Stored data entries
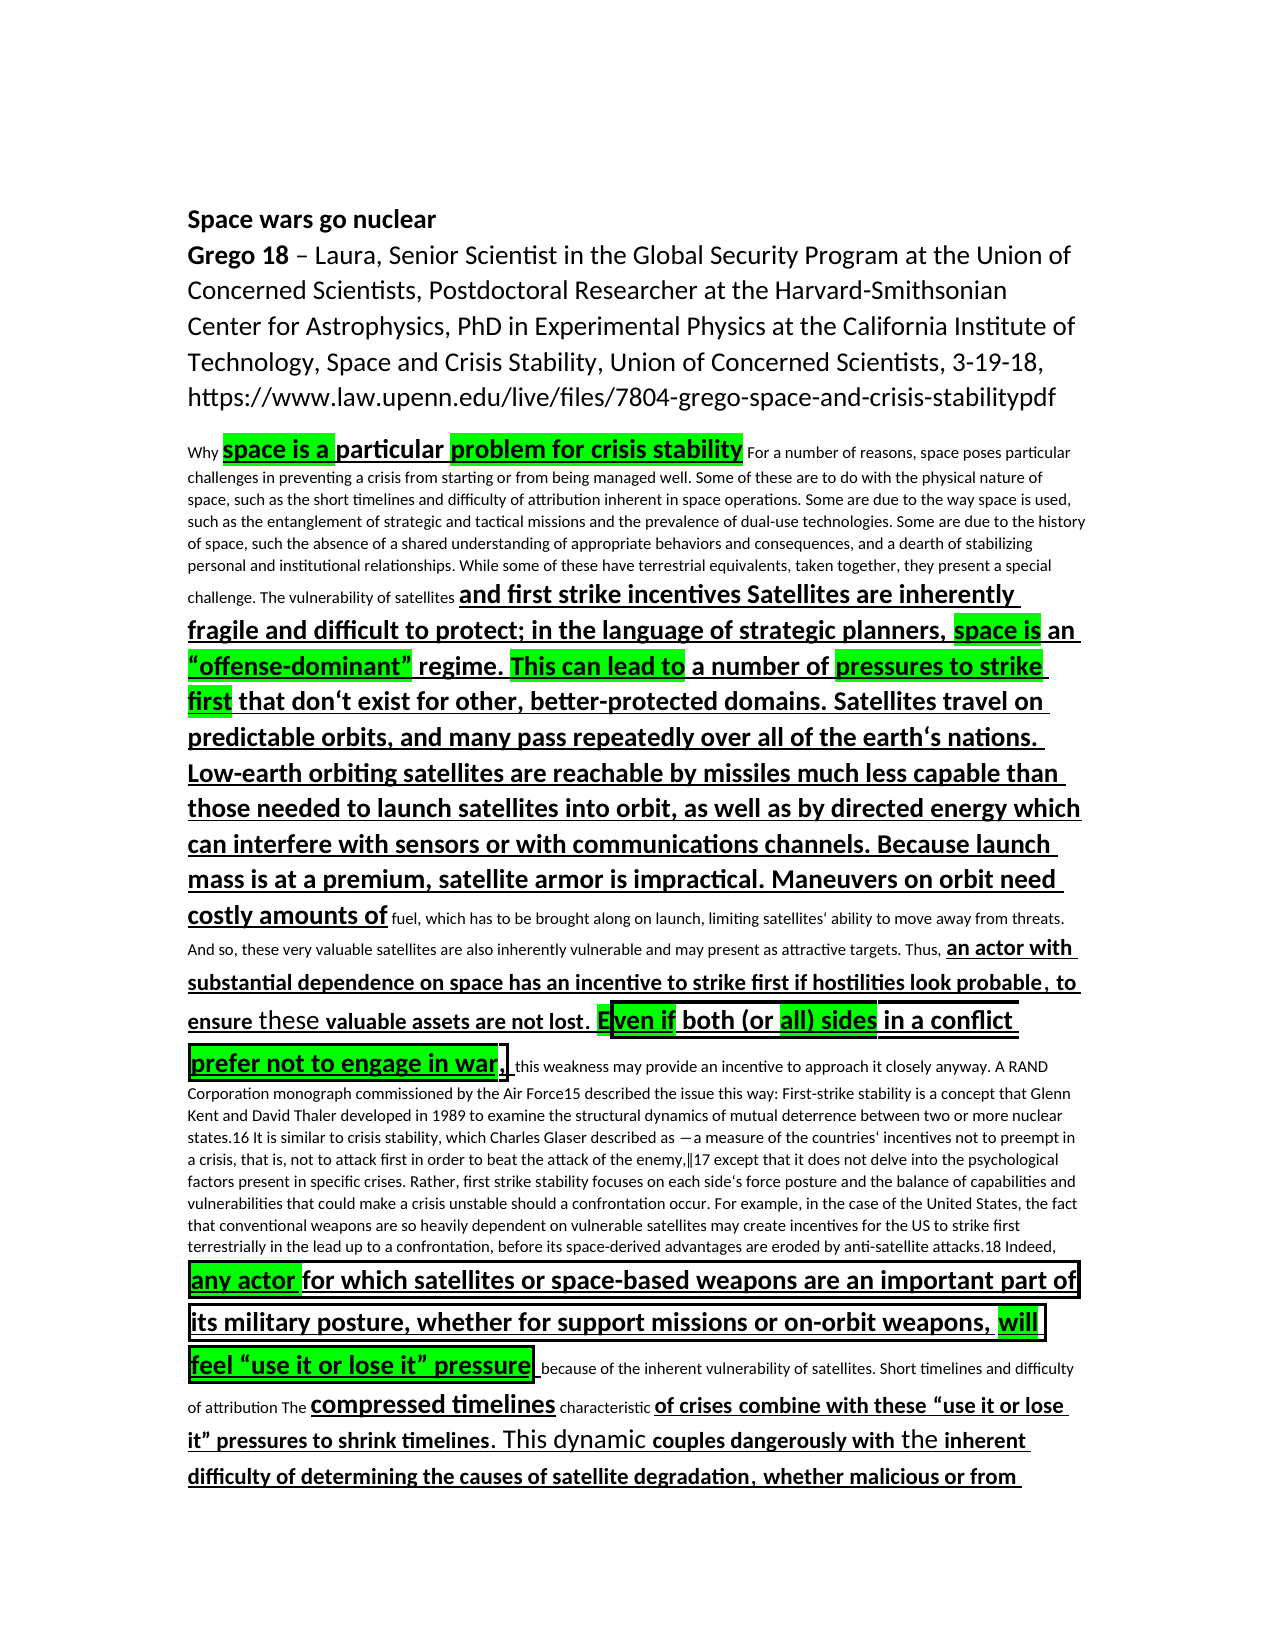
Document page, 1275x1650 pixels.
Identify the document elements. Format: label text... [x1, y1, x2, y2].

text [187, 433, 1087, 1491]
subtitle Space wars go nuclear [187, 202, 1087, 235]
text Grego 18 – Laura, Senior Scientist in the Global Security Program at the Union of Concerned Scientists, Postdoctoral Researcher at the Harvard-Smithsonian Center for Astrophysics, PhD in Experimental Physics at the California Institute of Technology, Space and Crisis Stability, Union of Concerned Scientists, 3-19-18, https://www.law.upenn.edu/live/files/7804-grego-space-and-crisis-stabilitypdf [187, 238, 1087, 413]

## What you should do
Set down the lines of the records above exactly, apart from the pictures.

## Result of this task
Document page, 1275x1650 pixels.
Identify the document elements. Format: label text... [x1, y1, x2, y2].

text [187, 433, 1087, 1491]
subtitle Space wars go nuclear [187, 202, 1087, 235]
text Grego 18 – Laura, Senior Scientist in the Global Security Program at the Union of Concerned Scientists, Postdoctoral Researcher at the Harvard-Smithsonian Center for Astrophysics, PhD in Experimental Physics at the California Institute of Technology, Space and Crisis Stability, Union of Concerned Scientists, 3-19-18, https://www.law.upenn.edu/live/files/7804-grego-space-and-crisis-stabilitypdf [187, 238, 1087, 413]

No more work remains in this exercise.